A lot of thought has gone into the user interface, and the result is a very pretty user interface, and a very easy first boot experience. When you first plug in, the TV plays an impressive animation, full of fast-moving blemish-free computer-generated effects. The set up process takes 7 screens (complete with uplifting background pop) of tuning through all the DTT broadcast channels, finding the Wi-Fi, and of course, downloading the latest software version. And within an hour, the TV has learned enough about your viewing habits to start to present favourites and recommendations, which improve over time.

All this would be rendered moot if there were nothing available to watch.
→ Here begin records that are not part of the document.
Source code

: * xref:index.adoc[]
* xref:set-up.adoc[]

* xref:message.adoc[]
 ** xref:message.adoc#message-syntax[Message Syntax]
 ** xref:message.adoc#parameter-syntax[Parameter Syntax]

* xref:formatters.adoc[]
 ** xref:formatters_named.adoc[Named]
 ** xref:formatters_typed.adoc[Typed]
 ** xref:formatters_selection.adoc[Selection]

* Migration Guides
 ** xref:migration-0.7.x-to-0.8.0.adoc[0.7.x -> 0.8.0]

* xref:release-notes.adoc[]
But Samsung has addressed this by opening the smart TV platform to a wide variety of third party apps that give access to their own content, as well as Samsung’s own TV portal. The content catalogue when aggregated across all of these platforms is so vast, that there will always be something to watch. Within moments of first boot, Mum was able to find a Bengali movie on YouTube and recreate the desi filmi experience.
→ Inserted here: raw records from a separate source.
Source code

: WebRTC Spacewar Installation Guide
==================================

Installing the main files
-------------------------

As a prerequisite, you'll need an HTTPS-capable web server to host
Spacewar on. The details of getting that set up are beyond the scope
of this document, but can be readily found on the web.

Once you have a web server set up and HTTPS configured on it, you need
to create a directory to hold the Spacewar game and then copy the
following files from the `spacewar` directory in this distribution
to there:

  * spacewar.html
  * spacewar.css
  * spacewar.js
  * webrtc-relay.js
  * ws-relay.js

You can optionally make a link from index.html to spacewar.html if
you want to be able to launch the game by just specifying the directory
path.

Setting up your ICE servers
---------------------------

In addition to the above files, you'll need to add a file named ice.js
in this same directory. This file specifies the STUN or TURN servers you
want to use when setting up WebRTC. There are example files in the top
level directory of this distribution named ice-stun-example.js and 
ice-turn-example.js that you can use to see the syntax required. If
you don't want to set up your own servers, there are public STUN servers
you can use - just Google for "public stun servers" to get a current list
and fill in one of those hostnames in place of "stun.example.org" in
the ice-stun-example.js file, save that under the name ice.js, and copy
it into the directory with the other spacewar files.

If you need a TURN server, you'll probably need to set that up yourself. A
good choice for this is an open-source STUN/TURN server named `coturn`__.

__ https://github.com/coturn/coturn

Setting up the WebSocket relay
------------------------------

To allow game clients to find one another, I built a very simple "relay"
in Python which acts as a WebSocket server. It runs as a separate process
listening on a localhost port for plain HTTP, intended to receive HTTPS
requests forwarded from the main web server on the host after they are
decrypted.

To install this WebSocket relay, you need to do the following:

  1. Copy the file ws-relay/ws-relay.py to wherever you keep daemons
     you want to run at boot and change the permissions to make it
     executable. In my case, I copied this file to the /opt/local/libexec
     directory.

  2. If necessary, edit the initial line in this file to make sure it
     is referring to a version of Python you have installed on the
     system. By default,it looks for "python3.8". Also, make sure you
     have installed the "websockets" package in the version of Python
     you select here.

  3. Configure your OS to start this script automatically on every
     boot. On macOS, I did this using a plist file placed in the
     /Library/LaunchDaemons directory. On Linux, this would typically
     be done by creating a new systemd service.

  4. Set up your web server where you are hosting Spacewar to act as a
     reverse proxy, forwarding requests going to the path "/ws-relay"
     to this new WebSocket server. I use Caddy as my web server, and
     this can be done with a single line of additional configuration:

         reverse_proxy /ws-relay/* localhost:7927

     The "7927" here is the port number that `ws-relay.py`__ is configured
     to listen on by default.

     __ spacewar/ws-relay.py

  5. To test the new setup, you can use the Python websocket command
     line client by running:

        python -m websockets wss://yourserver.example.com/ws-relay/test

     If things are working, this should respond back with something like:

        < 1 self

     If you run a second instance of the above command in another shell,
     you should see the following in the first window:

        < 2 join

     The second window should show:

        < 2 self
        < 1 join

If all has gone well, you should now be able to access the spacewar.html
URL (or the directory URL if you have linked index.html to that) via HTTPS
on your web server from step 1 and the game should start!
It’s not all good – there are a few areas that still need work. Samsung hasn’t solved the problem of search, which means that Mum will have to learn which programme is best watched on which platform. She will have to compute whether to record Dallas onto the hard drive or to watch on Demand 5 – as long as she has enough time this week. There is still no integrated view of content catalogue.

Integration with third party hardware is also a problem. The hard drive works seamlessly when setting a recording, but playing it back at a later date requires navigating a folder structure of meaningless technical labels, as if driving a computer. Not user friendly. Also, Samsung has implemented the HDMI-CEC function (under its branding Anynet+), but it doesn’t play nice with the Sony blu ray player (Sony calls it Bravia Sync), which is disappointing. So I’ll have to figure out how to programme the blu ray controls into the TV remote.
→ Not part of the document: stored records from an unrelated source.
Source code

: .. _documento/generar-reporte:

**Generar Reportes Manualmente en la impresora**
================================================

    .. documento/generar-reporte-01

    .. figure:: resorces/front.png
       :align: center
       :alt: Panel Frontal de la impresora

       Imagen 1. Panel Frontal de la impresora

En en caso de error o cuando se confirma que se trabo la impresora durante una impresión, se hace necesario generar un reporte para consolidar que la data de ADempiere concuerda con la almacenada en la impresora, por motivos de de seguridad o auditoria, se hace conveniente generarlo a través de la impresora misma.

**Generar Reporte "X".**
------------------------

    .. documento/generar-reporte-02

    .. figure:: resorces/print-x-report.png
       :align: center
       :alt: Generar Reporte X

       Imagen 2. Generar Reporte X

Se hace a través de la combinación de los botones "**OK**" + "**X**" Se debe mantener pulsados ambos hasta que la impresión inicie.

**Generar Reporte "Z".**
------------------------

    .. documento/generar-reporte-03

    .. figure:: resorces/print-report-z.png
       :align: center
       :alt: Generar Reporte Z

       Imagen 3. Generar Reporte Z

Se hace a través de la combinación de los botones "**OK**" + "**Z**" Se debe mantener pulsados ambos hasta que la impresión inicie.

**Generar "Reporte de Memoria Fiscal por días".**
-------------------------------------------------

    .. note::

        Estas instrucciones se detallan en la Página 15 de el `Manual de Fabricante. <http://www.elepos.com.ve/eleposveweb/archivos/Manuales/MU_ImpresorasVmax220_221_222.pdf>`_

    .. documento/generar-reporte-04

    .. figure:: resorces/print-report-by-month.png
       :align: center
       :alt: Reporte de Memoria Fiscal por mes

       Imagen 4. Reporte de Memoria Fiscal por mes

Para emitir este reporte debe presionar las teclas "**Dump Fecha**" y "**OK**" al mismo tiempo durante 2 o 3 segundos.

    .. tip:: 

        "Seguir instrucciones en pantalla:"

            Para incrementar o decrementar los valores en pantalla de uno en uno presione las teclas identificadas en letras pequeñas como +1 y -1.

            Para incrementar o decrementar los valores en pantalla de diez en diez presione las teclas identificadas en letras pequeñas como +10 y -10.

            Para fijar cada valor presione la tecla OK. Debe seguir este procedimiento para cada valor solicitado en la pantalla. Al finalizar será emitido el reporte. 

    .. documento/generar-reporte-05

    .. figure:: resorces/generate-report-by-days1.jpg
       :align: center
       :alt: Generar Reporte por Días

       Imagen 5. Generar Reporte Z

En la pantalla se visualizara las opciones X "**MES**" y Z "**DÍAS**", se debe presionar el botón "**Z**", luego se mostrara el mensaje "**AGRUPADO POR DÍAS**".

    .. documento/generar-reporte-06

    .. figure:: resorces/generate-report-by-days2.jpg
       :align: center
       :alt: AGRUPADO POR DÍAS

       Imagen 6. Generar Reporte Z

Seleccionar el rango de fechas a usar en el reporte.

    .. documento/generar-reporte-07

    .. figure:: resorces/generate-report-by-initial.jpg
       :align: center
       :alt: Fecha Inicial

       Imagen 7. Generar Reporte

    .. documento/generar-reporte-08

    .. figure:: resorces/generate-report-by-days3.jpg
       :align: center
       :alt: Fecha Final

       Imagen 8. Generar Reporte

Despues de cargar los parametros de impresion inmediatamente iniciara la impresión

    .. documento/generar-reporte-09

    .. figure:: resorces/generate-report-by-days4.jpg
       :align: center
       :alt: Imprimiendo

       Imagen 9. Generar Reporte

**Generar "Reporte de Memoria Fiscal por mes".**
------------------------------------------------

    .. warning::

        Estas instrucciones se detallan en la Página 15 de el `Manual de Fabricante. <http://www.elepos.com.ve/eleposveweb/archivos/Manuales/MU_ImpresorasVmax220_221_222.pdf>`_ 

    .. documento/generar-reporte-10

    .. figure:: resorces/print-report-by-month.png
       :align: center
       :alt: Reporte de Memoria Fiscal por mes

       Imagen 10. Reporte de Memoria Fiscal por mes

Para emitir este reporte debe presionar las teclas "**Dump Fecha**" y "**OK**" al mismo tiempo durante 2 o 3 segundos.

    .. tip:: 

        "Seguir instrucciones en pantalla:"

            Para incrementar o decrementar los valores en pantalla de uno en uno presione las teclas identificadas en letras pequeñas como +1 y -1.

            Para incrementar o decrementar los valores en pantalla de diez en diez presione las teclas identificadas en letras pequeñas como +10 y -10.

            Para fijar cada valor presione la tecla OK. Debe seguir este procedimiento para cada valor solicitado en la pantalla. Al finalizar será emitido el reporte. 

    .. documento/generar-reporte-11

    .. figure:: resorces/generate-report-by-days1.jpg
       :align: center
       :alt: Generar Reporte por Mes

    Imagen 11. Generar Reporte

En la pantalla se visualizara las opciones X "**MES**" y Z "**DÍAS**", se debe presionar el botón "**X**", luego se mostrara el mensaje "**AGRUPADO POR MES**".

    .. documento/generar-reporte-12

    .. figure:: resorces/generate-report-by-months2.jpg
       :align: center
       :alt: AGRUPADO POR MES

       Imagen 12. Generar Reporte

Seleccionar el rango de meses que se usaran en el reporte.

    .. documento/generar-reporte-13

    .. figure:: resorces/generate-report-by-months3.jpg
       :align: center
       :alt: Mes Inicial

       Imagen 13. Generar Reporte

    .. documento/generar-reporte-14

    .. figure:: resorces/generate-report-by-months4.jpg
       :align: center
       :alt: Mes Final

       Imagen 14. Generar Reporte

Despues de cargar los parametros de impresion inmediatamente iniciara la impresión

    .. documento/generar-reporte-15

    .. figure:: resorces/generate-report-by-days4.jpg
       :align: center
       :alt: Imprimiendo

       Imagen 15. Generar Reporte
Not all apps are of the same quality – iPlayer goes to the top of the class for being able to stream HD with Dolby sound. Sony Entertainment Network has let the class down, and itself down, for not being able to stream even a low-res commercial without buffering to a standstill. So the computation of what to watch needs to take into account expected quality as well.

Finally, subscribing to all of the smart TV services would be very expensive indeed. So even though the potential content catalogue is vast, most people won’t subscribe to all. Therefore the computation of what to watch will also need to take into account whether it’s within the service package.

So far, this post reads like a product review of the Samsung TV that we chose. The thing I find most surprising is that you could apply many of these observations to competitor offerings also. The entire TV market has improved. Some TVs are smarter than others, some TVs are prettier than others, some TVs perform better than others. However, smart, pretty and high quality is the baseline expectation for TVs nowadays, and that can only be good for the consumer.

It’s good to see that new features are still being crammed in, but these features are well-implemented and easy to use – which means they actually get used. As these features get used, the flaws are illuminated, so TV manufacturers will have to continue to improve, as well as to innovate. And this can only be good for the consumer too.

One thing is the same after all these years: after installing it at home, Mum complained that the screen size was too small. I remember making that same complaint of the old family TV too, two decades ago.